In this study, the application Ganache was firstly downloaded and installed on the computer system using the Google Chromium; it is controlled by the MetaMask Ethereum wallet, then dependencies are installed using the terminal, in this case the Microsoft terminal. Dependencies installed are Node.JS by using the command node -v. Truffle is also installed using the CMD and the command line npm install -g truffle@5.05. The Ganache platform is a test network that is hosted locally on the PC. The Ganache test network is started up with Fifty (50) active accounts with 100 ether each. “Ether” is short for Ethereum, and it is the default crypto currency on the Ganache platform. It is proposed as a medium for exchange on this system (that is when a transaction takes place or a smart contract). The Ganache is then connected with MetaMask, but first Google Chromium was downloaded to enable the MetaMask extension to run smoothly. Once the Google Chromium is downloaded and installed, the MetaMask extension is added to the chromium browser, making sure it is in the list of extensions on the browser. A fox icon can be seen in the top right-hand side of your Google Chromium when it is installed.

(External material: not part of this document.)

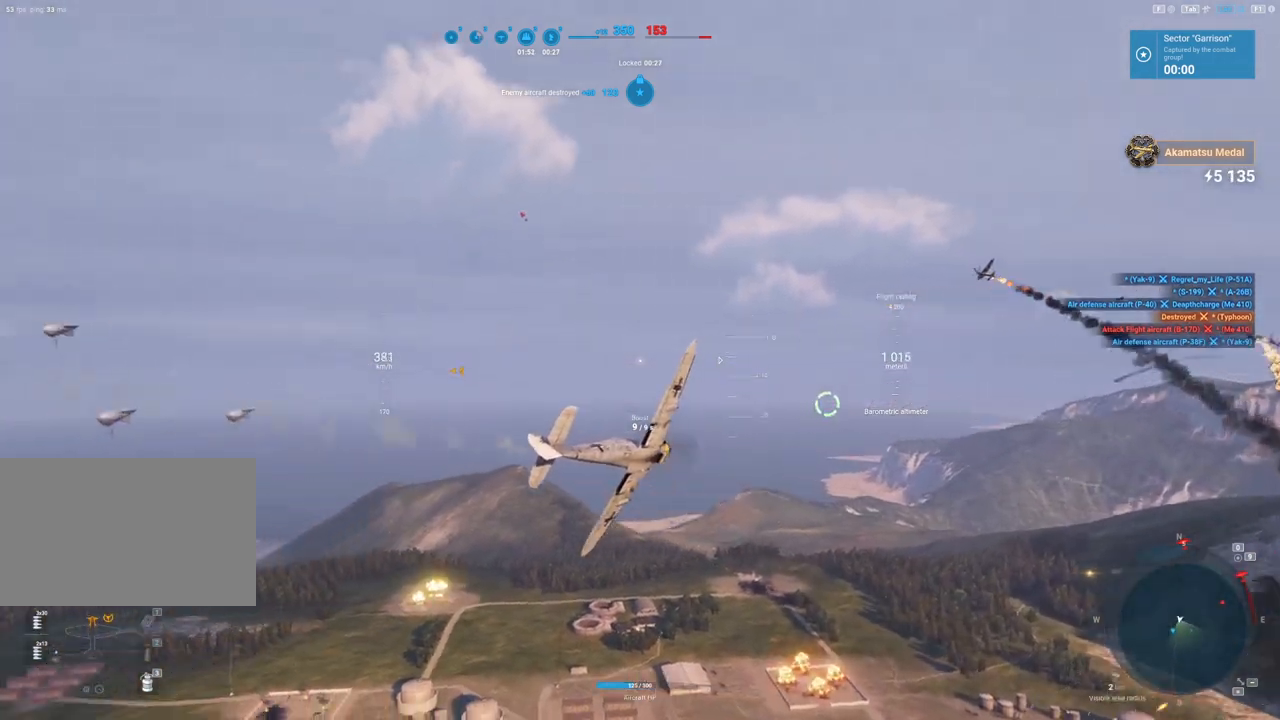
{"keys": ["s"], "mouse": [], "mouse_move": "still", "events": []}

Figure 1 shows the Ganache Default setting page.

Figure 1.

Default page of the Ganache test network

Once the MetaMask is connected to the Ganache platform, a default account is auto-generated called Account 1. This is shown in Figure 2. Ganache has an IP of 127.0.0.1 and a port of 7545. In MetaMask, there is a dropdown menu above “Account 1” that currently says “main Ethereum Network,” from there select Custom RPC. Then under New RPC URL input http://127.0.0.1:7545, click save to save the state. The new network is added to the MetaMask platform and renamed to “Healthcare Blockchain.”

Figure 2.

MetaMask browser extension with a new network added

Ganache wallets can now be imported to MetaMask by clicking the top-right icon and selecting import account. This option would ask for the private key to import. The private key can be gotten from Ganache by clicking on the key icon on the right-hand side of the wallet interface. It is then copied and pasted into MetaMask import, and a Hundred (100) ethers is ready to be used for transactions on the private Ganache blockchain. Multiple accounts can now be added to the Ganache blockchain. Figure 3 shows a MetaMask browser extension with a private key.

Figure 3.

MetaMask browser extension showing a private key

Smart contract initiation

The Smart contract was written in JavaScript and is deployed on the blockchain using Truffle. Truffle is able to handle the written smart contract because of the previously installed dependencies. The smart contract written with JavaScript was tested to simulate client-side interaction with our smart contract. The test was written in JavaScript with the Mocha testing framework and the Chai assertion library. All these are available in the Truffle framework.

The test does two things:

• (1)It checks that the name was set when it was deployed.
• (2)It also checks that the smart contract has an address and was successfully deployed to the network.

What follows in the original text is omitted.